そもそも副業を会社側で禁止することはできないの?

ここで最初に問題となるのが、「そもそも、従業員に副業をさせたくない」や「副業をした時点で懲戒処分にしたい」といった意見です。

まず勤務時間外となる夜間や土日祝などの休日に行われる副業は、使用者の支配が及ばない時間帯といった意味でも、副業などの行動制限ができないという考え方が基本となります。

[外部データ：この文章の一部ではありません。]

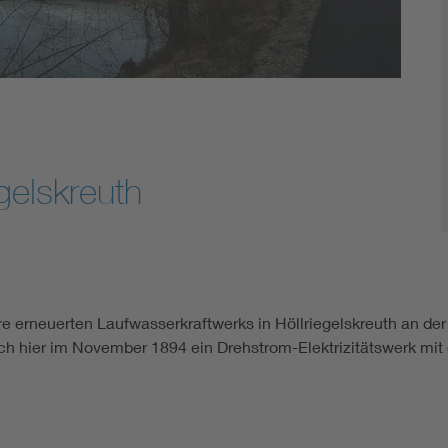
gelskreuth
 erneuerten Laufwasserkraftwerks in Höllriegelskreuth an der Is
och hier im November 1894 ein Drehstrom-Elektrizitätswerk mit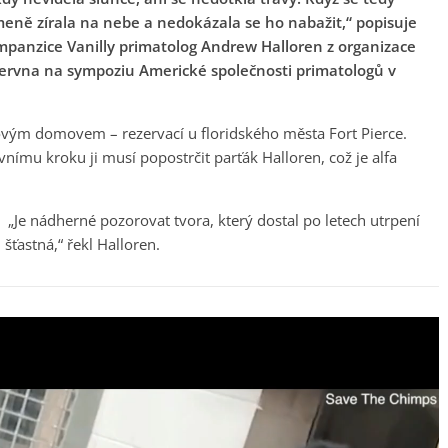
ně zírala na nebe a nedokázala se ho nabažit,“ popisuje
mpanzice Vanilly primatolog Andrew Halloren z organizace
ervna na sympoziu Americké společnosti primatologů v
ovým domovem – rezervací u floridského města Fort Pierce.
vnímu kroku ji musí popostrčit parťák Halloren, což je alfa
„Je nádherné pozorovat tvora, který dostal po letech utrpení
 šťastná,“ řekl Halloren.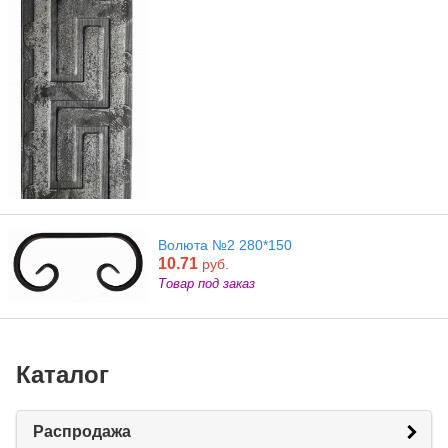
Волюта №2 280*150
10.71
руб.
Товар под заказ
Каталог
Распродажа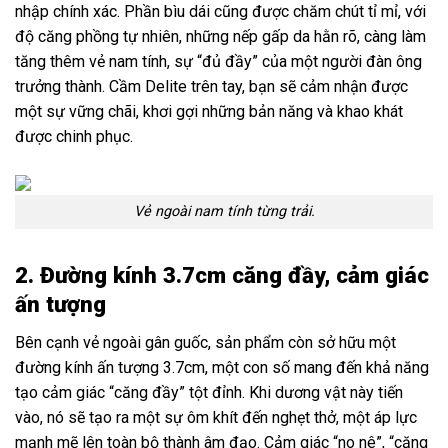
nhập chính xác. Phần bìu dái cũng được chăm chút tỉ mỉ, với
độ căng phồng tự nhiên, những nếp gấp da hằn rõ, càng làm
tăng thêm vẻ nam tính, sự “đủ đầy” của một người đàn ông
trưởng thành. Cầm Delite trên tay, bạn sẽ cảm nhận được
một sự vững chãi, khơi gợi những bản năng và khao khát
được chinh phục.
Vẻ ngoài nam tính từng trải.
2. Đường kính 3.7cm căng đầy, cảm giác
ấn tượng
Bên cạnh vẻ ngoài gân guốc, sản phẩm còn sở hữu một
đường kính ấn tượng 3.7cm, một con số mang đến khả năng
tạo cảm giác “căng đầy” tột đỉnh. Khi dương vật này tiến
vào, nó sẽ tạo ra một sự ôm khít đến nghẹt thở, một áp lực
mạnh mẽ lên toàn bộ thành âm đạo. Cảm giác “no nê”, “căng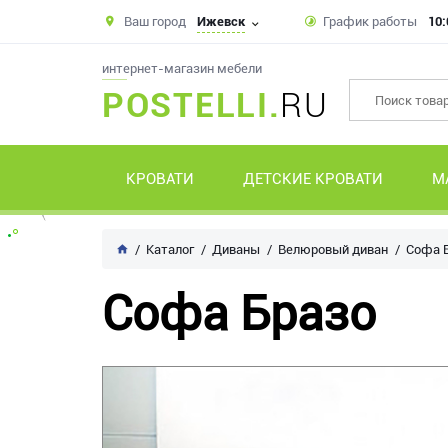
Ваш город
Ижевск
График работы
10:
интернет-магазин мебели
POSTELLI.
RU
КРОВАТИ
ДЕТСКИЕ КРОВАТИ
М
Каталог
Диваны
Велюровый диван
Софа 
Софа Бразо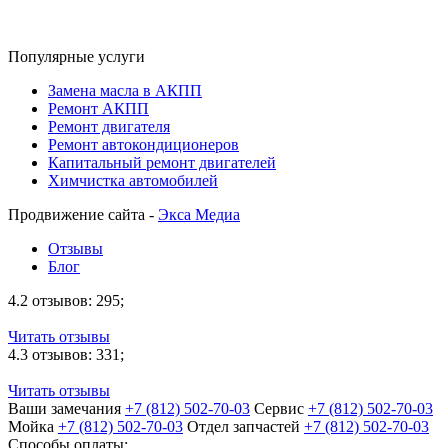
Популярные услуги
Замена масла в АКПП
Ремонт АКПП
Ремонт двигателя
Ремонт автокондиционеров
Капитальный ремонт двигателей
Химчистка автомобилей
Продвижение сайта -
Экса Медиа
Отзывы
Блог
4.2
отзывов: 295;
Читать отзывы
4.3
отзывов: 331;
Читать отзывы
Ваши замечания
+7 (812) 502-70-03
Сервис
+7 (812) 502-70-03
Мойка
+7 (812) 502-70-03
Отдел запчастей
+7 (812) 502-70-03
Способы оплаты: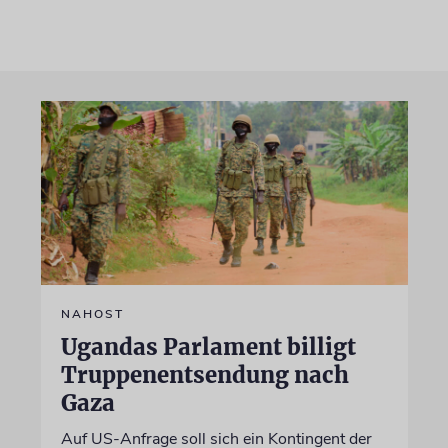
NAHOST
Ugandas Parlament billigt
Truppenentsendung nach
Gaza
Auf US-Anfrage soll sich ein Kontingent der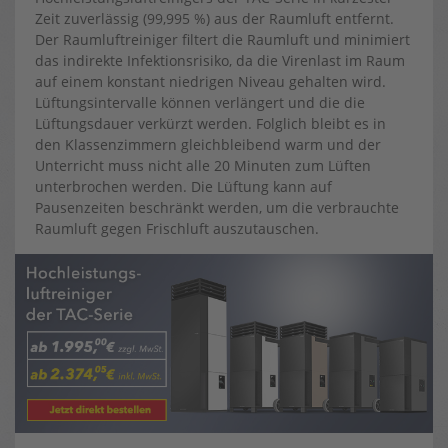
Zeit zuverlässig (99,995 %) aus der Raumluft entfernt.
Der Raumluftreiniger filtert die Raumluft und minimiert
das indirekte Infektionsrisiko, da die Virenlast im Raum
auf einem konstant niedrigen Niveau gehalten wird.
Lüftungsintervalle können verlängert und die die
Lüftungsdauer verkürzt werden. Folglich bleibt es in
den Klassenzimmern gleichbleibend warm und der
Unterricht muss nicht alle 20 Minuten zum Lüften
unterbrochen werden. Die Lüftung kann auf
Pausenzeiten beschränkt werden, um die verbrauchte
Raumluft gegen Frischluft auszutauschen.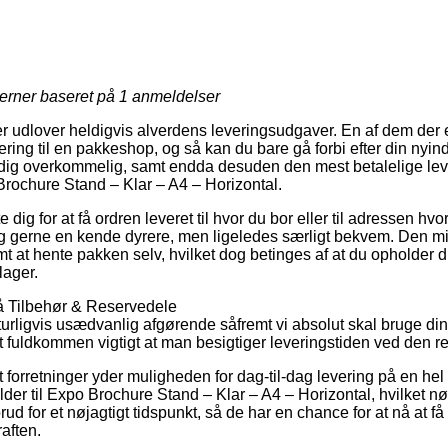
jerner baseret på
1
anmeldelser
er udlover heldigvis alverdens leveringsudgaver. En af dem der 
ring til en pakkeshop, og så kan du bare gå forbi efter din nyin
ldig overkommelig, samt endda desuden den mest betalelige lev
Brochure Stand – Klar – A4 – Horizontal.
e dig for at få ordren leveret til hvor du bor eller til adressen hvo
g gerne en kende dyrere, men ligeledes særligt bekvem. Den mi
mt at hente pakken selv, hvilket dog betinges af at du opholder di
lager.
å Tilbehør & Reservedele
turligvis usædvanlig afgørende såfremt vi absolut skal bruge din
et fuldkommen vigtigt at man besigtiger leveringstiden ved den r
forretninger yder muligheden for dag-til-dag levering på en hel 
er til Expo Brochure Stand – Klar – A4 – Horizontal, hvilket n
rud for et nøjagtigt tidspunkt, så de har en chance for at nå at få 
aften.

そのため、副業をしていても全く本業に支障が生じない場合は、懲戒処分などにするのが非常に難しい実態があるのです。

病気休職中の内職は副業になる?

また過去の判例の中には、鬱病などの病気療養中に自宅で軽い内職を行なっていた従業員についても、会社への労務提供に格別の支障が生じず、企業秩序への影響もないという理由で、就業規則によって禁止されている二重就職にはあたらないという判断がくだされた事件もあるようです。

こうした形で会社にとって何のリスクや問題も起こらないレベルの副業を禁止するのは、労働基準法などの部分で考えても非常に難しいと捉えた方が良いでしょう。

副業違反への対応や判断時に会社側が注意すべきこととは?

会社側の定めた副業に関する規則違反について判断する時には、「会社への労働提供に支障を生ぜしめないか?」と「職場秩序への影響はないか?」の2点について考える必要があります。

例えば過去の判例の中には、朝の8時45分~夕方の17時15分まで本業先で働いている女性が、退勤直後の18時~午前0時までにキャバレーで副業をしていたケースで、「誠実な労務提供に支障をきたす可能性が高い」という理由により懲戒解雇が有効になった事例もあります。

そのため、当該従業員が行なっている副業が軽労働であったとしても、勤務時間次第では懲戒処分ができるケースもあると捉えて良いでしょう。

従業員の副業を認めることで生じる企業のリスクに不安や疑問がある時には?

従業員の副業を許可する上でさまざまなハードルがある場合は、労働基準法に詳しい弁護士と相談をしながら、就業規則の内容や運用ルールを決めていくのも大変おすすめです。

労使間トラブルに強い弁護士は、副業を認めることで生じる会社側のリスクなどにも詳しい実態があります。

また副業を行なった従業員を一方的に懲戒処分にした場合、その内容を不服とする相手から訴訟などが起こされるリスクを考えると、会社側が行うべき対応についても弁護士と二人三脚で決めていくのが理想と言えそうです。